---- Material provided
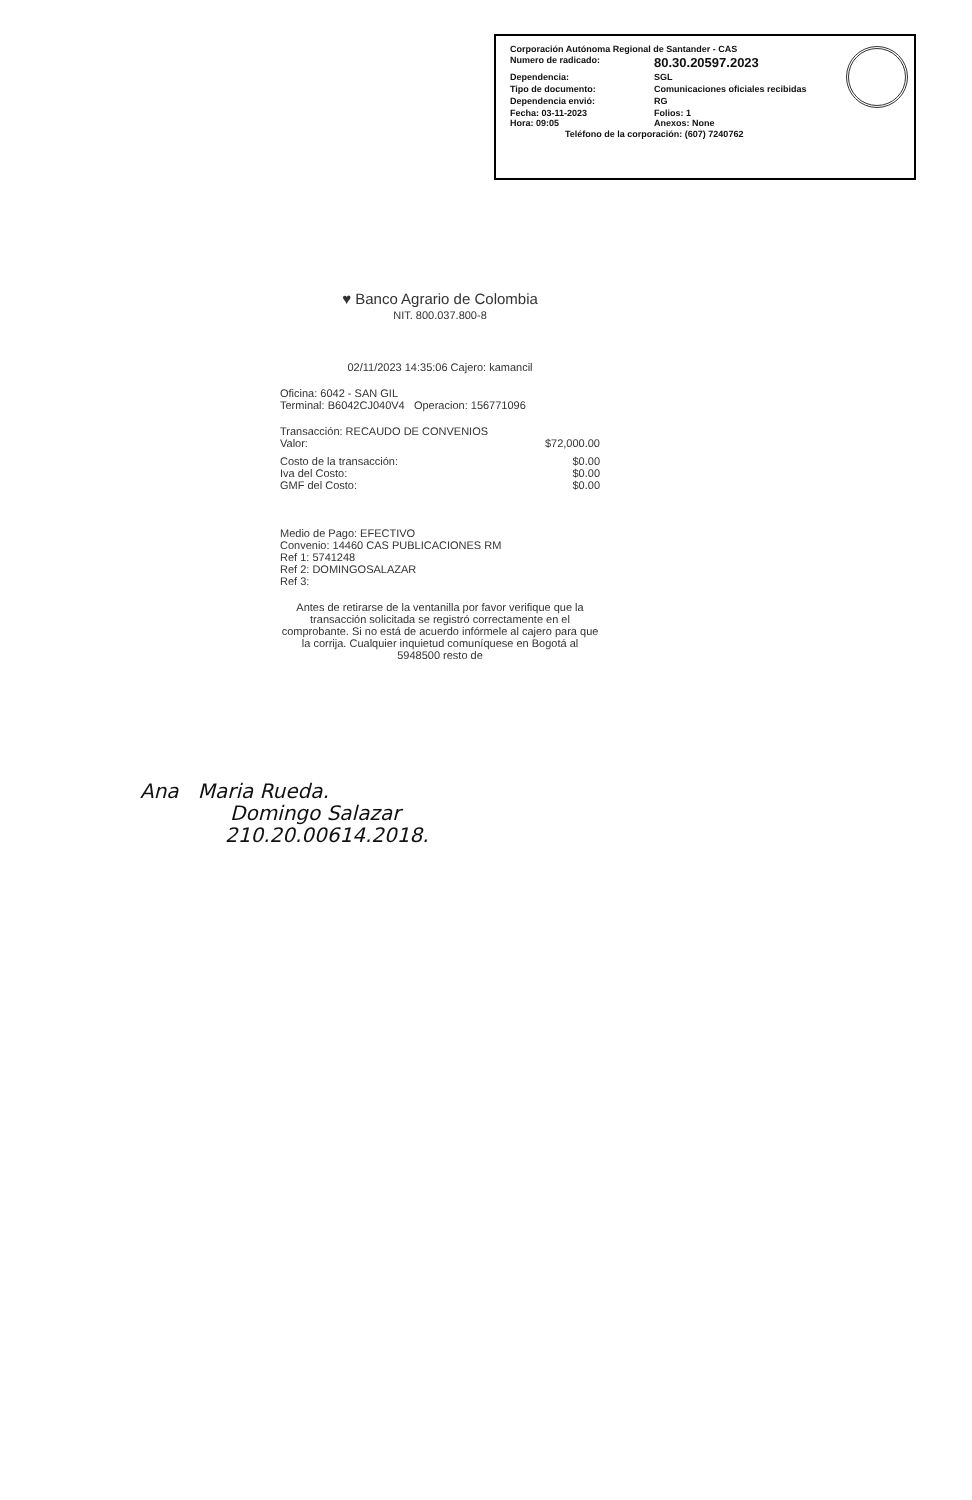Corporación Autónoma Regional de Santander - CAS
| Numero de radicado: | 80.30.20597.2023 |
| Dependencia: | SGL |
| Tipo de documento: | Comunicaciones oficiales recibidas |
| Dependencia envió: | RG |
| Fecha: 03-11-2023 Hora: 09:05 | Folios: 1 Anexos: None |
Teléfono de la corporación: (607) 7240762
♥ Banco Agrario de Colombia
NIT. 800.037.800-8
02/11/2023 14:35:06 Cajero: kamancil
Oficina: 6042 - SAN GIL
Terminal: B6042CJ040V4 Operacion: 156771096
Transacción: RECAUDO DE CONVENIOS
Valor: $72,000.00
Costo de la transacción: $0.00
Iva del Costo: $0.00
GMF del Costo: $0.00
Medio de Pago: EFECTIVO
Convenio: 14460 CAS PUBLICACIONES RM
Ref 1: 5741248
Ref 2: DOMINGOSALAZAR
Ref 3:
Antes de retirarse de la ventanilla por favor verifique que la transacción solicitada se registró correctamente en el comprobante. Si no está de acuerdo infórmele al cajero para que la corrija. Cualquier inquietud comuníquese en Bogotá al 5948500 resto de
Ana Maria Rueda.
Domingo Salazar
210.20.00614.2018.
--------
## What the task asks
Take the stretch of lines above from the one containing "oficiales recibidas |" through the one containing "GMF del Costo: $0.00" and repeat it exactly, adding no other line.

## Response to the exercise
| Tipo de documento: | Comunicaciones oficiales recibidas |
| Dependencia envió: | RG |
| Fecha: 03-11-2023 Hora: 09:05 | Folios: 1 Anexos: None |
Teléfono de la corporación: (607) 7240762
♥ Banco Agrario de Colombia
NIT. 800.037.800-8
02/11/2023 14:35:06 Cajero: kamancil
Oficina: 6042 - SAN GIL
Terminal: B6042CJ040V4 Operacion: 156771096
Transacción: RECAUDO DE CONVENIOS
Valor: $72,000.00
Costo de la transacción: $0.00
Iva del Costo: $0.00
GMF del Costo: $0.00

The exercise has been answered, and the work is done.